Vinyl chloride monomer (VCM) is an important industrial chemical used almost exclusively to produce polyvinyl chloride (PVC) resins; therefore, VCM follows the PVC market trend very closely. The vinyls chain—ethylene dichloride (EDC), vinyl chloride monomer (VCM), and polyvinyl chloride (PVC)—is a key component of the global petrochemical and thermoplastics sectors.
VCM production is based mainly on the ethylene feedstock route, except in China, where the acetylene-based capacity dominates. In the ethylene process, EDC is produced by direct chlorination from chlorine and ethylene and is, in turn, cracked to produce VCM. The manufacture of VCM also results in the release of by-product hydrogen chloride, which is typically recycled to produce EDC by oxychlorination with additional ethylene. VCM is then polymerized to produce PVC. In the acetylene process, however, no EDC is involved; instead, VCM is produced directly from acetylene, which in turn is produced from coal-based calcium carbide. China is now the only country with major acetylene-based VCM/PVC facilities, but because of the scale of the Chinese vinyls industry and its large coal resources, the acetylene route still accounts for a significant portion of total global VCM/PVC production capacity.
During the last five years, VCM capacity grew at 0.6% annually, increasing from about 53.5 million metric tons in 2013 to 55.0 million metric tons in 2018. Northeast Asia dominated global VCM capacity expansion, accounting for nearly half of the new capacity brought onstream over the last five years; in 2018, the region accounted for nearly 55% of global VCM capacity. Northeast Asia will continue to be largest player in the VCM market over the next five years, as the region plans to add nearly 2.6 million metric tons of new VCM capacity during the forecast period; the majority (94%) of this expansion will take place in China. The largest expansions in the region will come from Cangzhou Julong, Qingdao Haiwan, and Yantai Wanhua, each of which is expected to add 400,000 metric tons or more by 2023. Overall, global VCM capacity is projected to grow at an average of 2.0% per year, reaching nearly 60.9 million metric tons by the end of the forecast period.

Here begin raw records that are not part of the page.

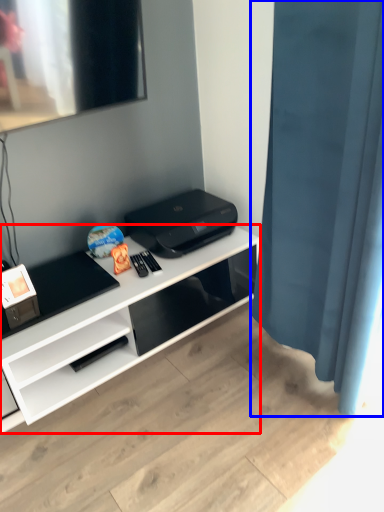
Question: Which object is closer to the camera taking this photo, desk (highlighted by a red box) or shower curtain (highlighted by a blue box)?

Choices:
 (A) desk
 (B) shower curtain

Answer: (B)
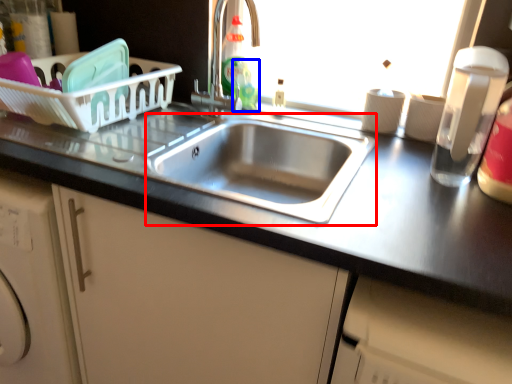
Question: Which point is closer to the camera, sink (highlighted by a red box) or bottle (highlighted by a blue box)?

Choices:
 (A) sink
 (B) bottle

Answer: (A)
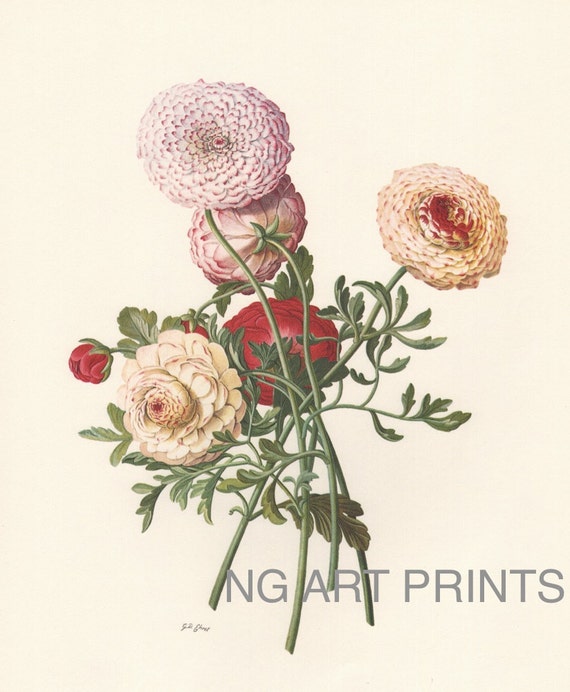
Image resolution: width=570 pixels, height=692 pixels. I want to click on art, so click(x=345, y=589).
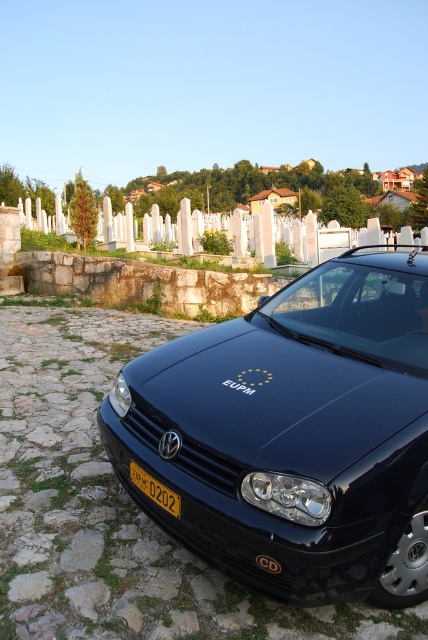
Question: Which point is closer to the camera taking this photo?

Choices:
 (A) (267, 387)
 (B) (149, 480)

Answer: (B)

Question: Can you confirm if glossy black car at center is thinner than yellow matte license plate at center?

Choices:
 (A) yes
 (B) no

Answer: (B)

Question: Which of the following is the farthest from the observer?

Choices:
 (A) (315, 492)
 (B) (133, 481)

Answer: (B)

Question: Which point appears closest to the camera in this image?

Choices:
 (A) (171, 499)
 (B) (265, 570)

Answer: (B)

Question: Does glossy black car at center have a larger size compared to yellow matte license plate at center?

Choices:
 (A) yes
 (B) no

Answer: (A)

Question: Is glossy black car at center smaller than yellow matte license plate at center?

Choices:
 (A) yes
 (B) no

Answer: (B)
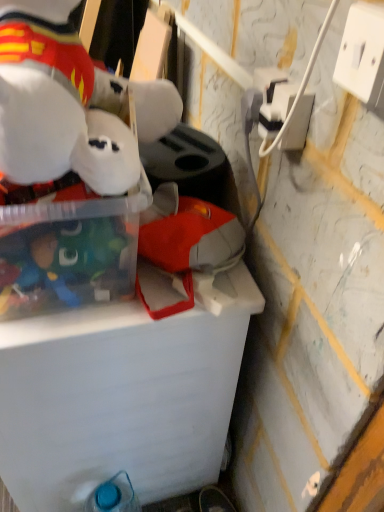
Question: Does transparent plastic storage box at upper left have a larger size compared to white plastic power outlet at upper right, arranged as the 1th power outlet when viewed from the front?

Choices:
 (A) no
 (B) yes

Answer: (B)

Question: Is transparent plastic storage box at upper left positioned before white plastic power outlet at upper right, the 2th power outlet when ordered from left to right?

Choices:
 (A) yes
 (B) no

Answer: (B)

Question: Can you confirm if transparent plastic storage box at upper left is positioned to the right of white plastic power outlet at upper right, which is the first power outlet in right-to-left order?

Choices:
 (A) no
 (B) yes

Answer: (A)

Question: Is transparent plastic storage box at upper left outside white plastic power outlet at upper right, arranged as the 1th power outlet when viewed from the front?

Choices:
 (A) no
 (B) yes

Answer: (B)

Question: Is transparent plastic storage box at upper left positioned with its back to white plastic power outlet at upper right, which is the first power outlet in right-to-left order?

Choices:
 (A) no
 (B) yes

Answer: (A)

Question: Does transparent plastic storage box at upper left have a lesser height compared to white plastic power outlet at upper right, acting as the 2th power outlet starting from the back?

Choices:
 (A) no
 (B) yes

Answer: (A)

Question: Can you confirm if blue plastic bottle at lower left is smaller than transparent plastic storage box at upper left?

Choices:
 (A) yes
 (B) no

Answer: (A)

Question: From the image's perspective, is blue plastic bottle at lower left over transparent plastic storage box at upper left?

Choices:
 (A) no
 (B) yes

Answer: (A)

Question: Can you confirm if blue plastic bottle at lower left is positioned to the right of transparent plastic storage box at upper left?

Choices:
 (A) yes
 (B) no

Answer: (A)

Question: Would you say blue plastic bottle at lower left contains transparent plastic storage box at upper left?

Choices:
 (A) no
 (B) yes

Answer: (A)

Question: Does blue plastic bottle at lower left have a greater height compared to transparent plastic storage box at upper left?

Choices:
 (A) yes
 (B) no

Answer: (A)

Question: Does blue plastic bottle at lower left touch transparent plastic storage box at upper left?

Choices:
 (A) no
 (B) yes

Answer: (A)

Question: Is blue plastic bottle at lower left a part of white plastic power outlet at upper right, the 2th power outlet when ordered from left to right?

Choices:
 (A) yes
 (B) no

Answer: (B)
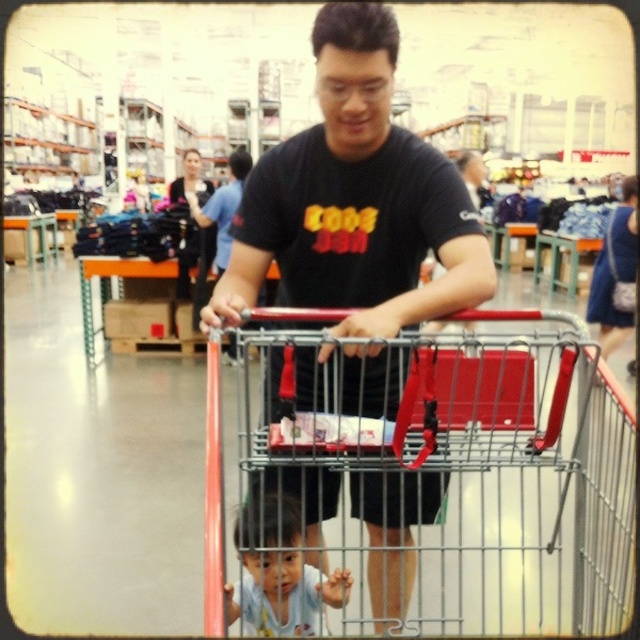
Which is below, metallic silver shopping cart at center or light blue fabric baby at lower center?

Positioned lower is light blue fabric baby at lower center.

Is point (472, 445) more distant than point (256, 593)?

No, it is not.

This screenshot has width=640, height=640. What are the coordinates of `metallic silver shopping cart at center` in the screenshot? It's located at (424, 476).

Is point (442, 406) closer to camera compared to point (388, 209)?

That is True.

Does metallic silver shopping cart at center appear under black matte t-shirt at center?

Correct, metallic silver shopping cart at center is located below black matte t-shirt at center.

Does point (554, 548) come in front of point (312, 44)?

Yes, point (554, 548) is in front of point (312, 44).

This screenshot has height=640, width=640. What are the coordinates of `metallic silver shopping cart at center` in the screenshot? It's located at (424, 476).

Which is more to the left, black matte t-shirt at center or light blue fabric baby at lower center?

light blue fabric baby at lower center is more to the left.

Is black matte t-shirt at center taller than light blue fabric baby at lower center?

VCM consumption is highly dependent on the PVC market, since over 99% of the world's VCM demand is consumed for PVC production. Demand for PVC is closely aligned with the economic development growth of a country. The construction industry is a significant demand driver, because PVC pipes, fittings, siding, and wire and cable are some of the basic requirements for building most infrastructure. Northeast Asia is also largest global consumer of VCM, with China driving the region, contributing 41% of total global VCM consumption in 2018. North America is the second-largest market, with the United States accounting for 16% of global consumption; Western Europe follows as the next-largest market with 11% of global VCM demand in 2018. Northeast Asia is anticipated to continue the trend and remain the largest regional market for VCM and PVC, led by China as the primary demand driver for the foreseeable future.
VCM trade is challenging because of logistics, as VCM is a gas that needs to be shipped and stored liquefied under pressure, requiring expensive LPG ships for its transportation. In 2018, around 3.2 million metric tons of VCM were traded globally, representing about 7% of the total market; volumes have increased at 2.0% per year on average since 2013. North America is the largest exporter of VCM, accounting for about 42% of global exports in 2018. The low price for energy is one of the biggest advantages North America has relative to the rest of the world; the lower feedstock cost has helped US vinyl producers maintain a competitive cost advantage. Northeast Asia is the second-largest VCM exporter; the majority of trade is interregional (to China), with Japan and Taiwan dominating over 96% of the region's total. The Middle East is also an important source of the world's VCM export supply, with the advantage of low-cost production located near major markets. The major importers are China, India, and Southeast Asia. Over the next five years, global VCM trade is projected to decline by 0.7% per year, as the trend moves toward a greater integration of assets.